- _Raw data_:

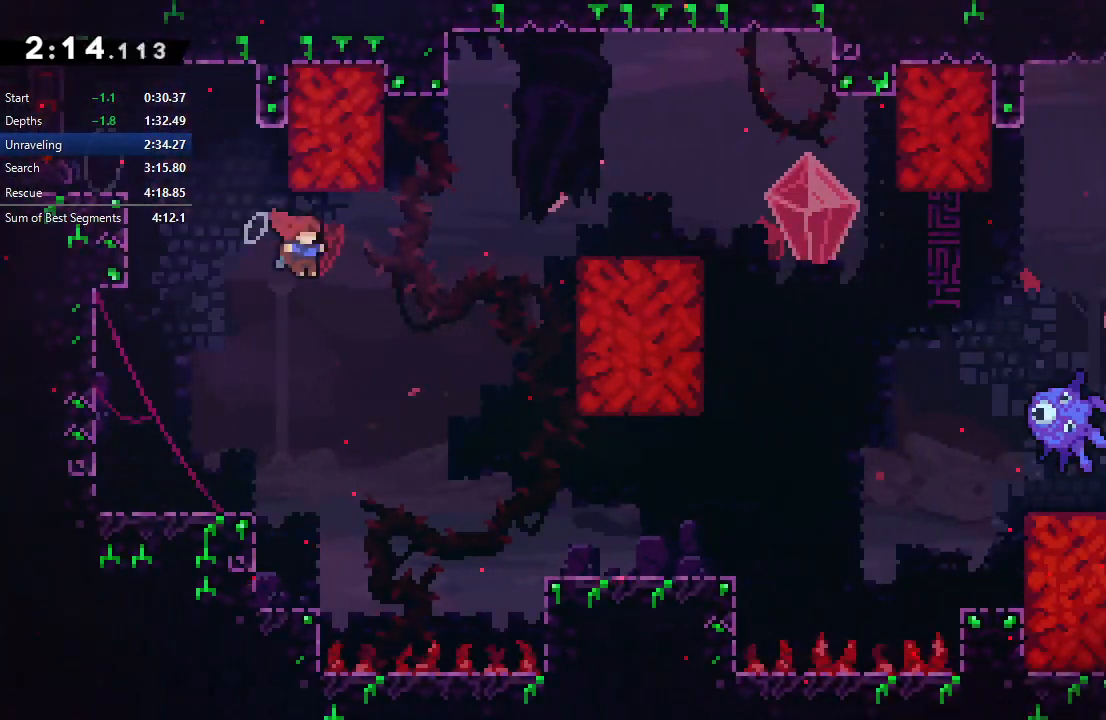
{"buttons": ["R1", "DPAD_UP"], "right_stick": "center", "events": [[83, "CROSS", "down"], [167, "R1", "down"], [217, "CROSS", "up"], [350, "DPAD_RIGHT", "up"], [367, "DPAD_UP", "down"]]}
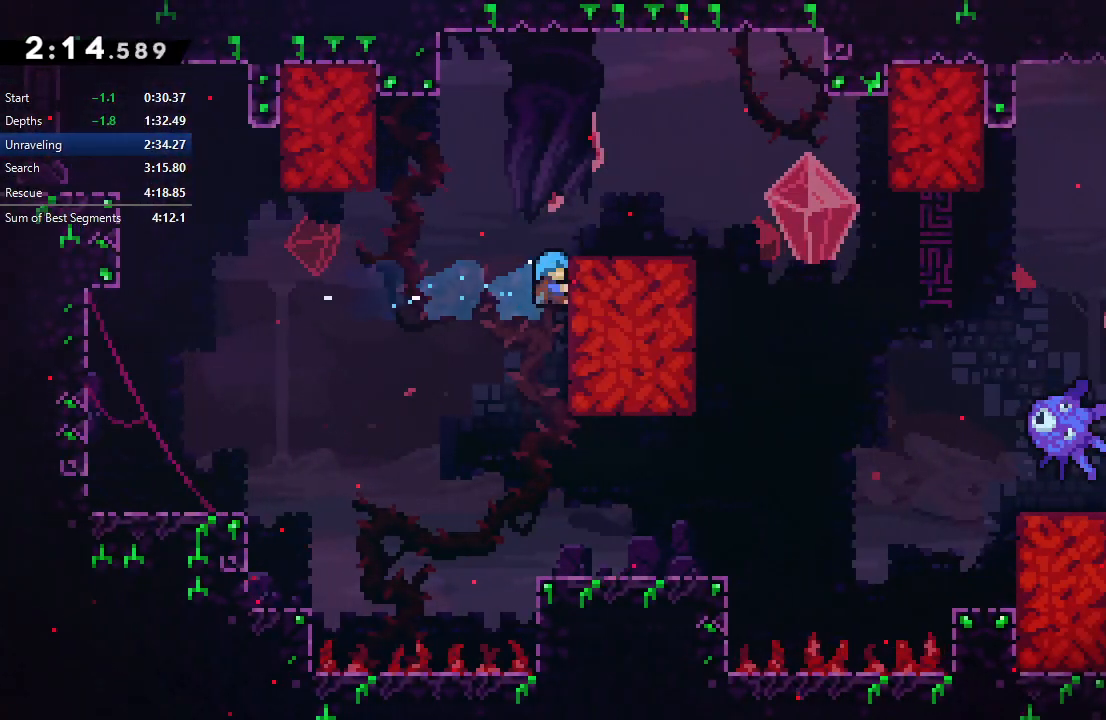
{"buttons": ["CROSS", "DPAD_RIGHT"], "right_stick": "center", "events": [[283, "DPAD_UP", "up"], [333, "R1", "up"], [417, "DPAD_RIGHT", "down"], [433, "CROSS", "down"]]}
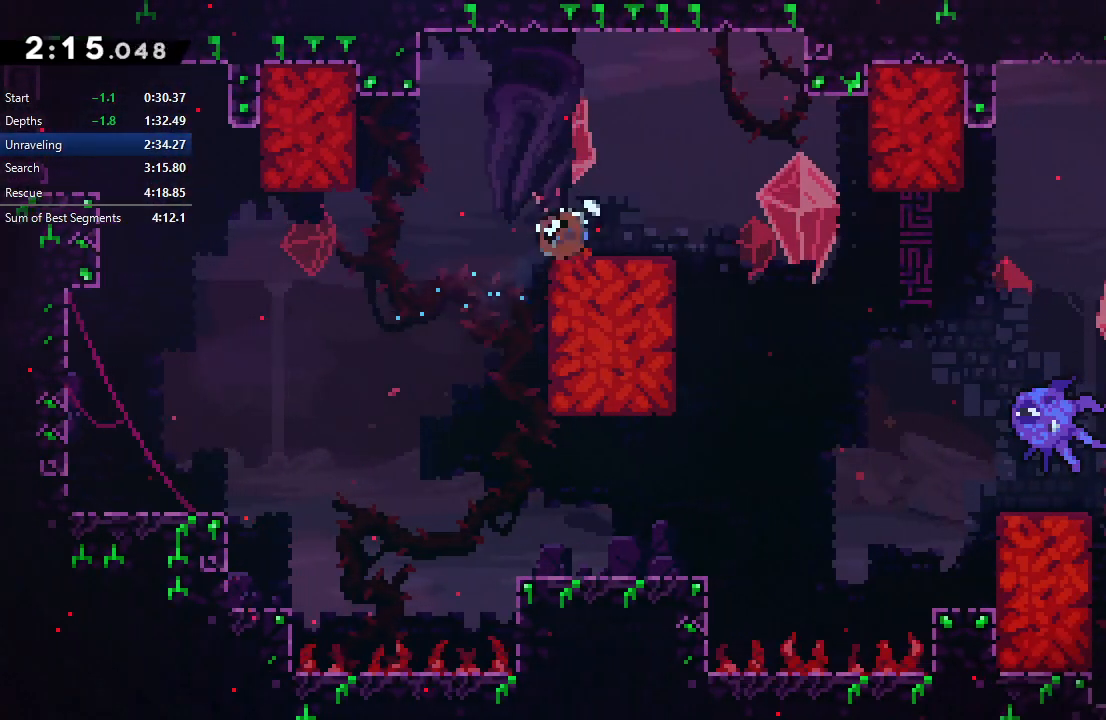
{"buttons": ["CIRCLE", "R1", "DPAD_RIGHT"], "right_stick": "center", "events": [[50, "CROSS", "up"], [133, "CIRCLE", "down"], [183, "DPAD_DOWN", "down"], [233, "CROSS", "down"], [300, "R1", "down"], [333, "CROSS", "up"], [367, "DPAD_DOWN", "up"]]}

- _Task instructions_:
Transcribe each line of the material above verbatim, but do not include the images.

- _Task response_:
{"buttons": ["R1", "DPAD_UP"], "right_stick": "center", "events": [[83, "CROSS", "down"], [167, "R1", "down"], [217, "CROSS", "up"], [350, "DPAD_RIGHT", "up"], [367, "DPAD_UP", "down"]]}
{"buttons": ["CROSS", "DPAD_RIGHT"], "right_stick": "center", "events": [[283, "DPAD_UP", "up"], [333, "R1", "up"], [417, "DPAD_RIGHT", "down"], [433, "CROSS", "down"]]}
{"buttons": ["CIRCLE", "R1", "DPAD_RIGHT"], "right_stick": "center", "events": [[50, "CROSS", "up"], [133, "CIRCLE", "down"], [183, "DPAD_DOWN", "down"], [233, "CROSS", "down"], [300, "R1", "down"], [333, "CROSS", "up"], [367, "DPAD_DOWN", "up"]]}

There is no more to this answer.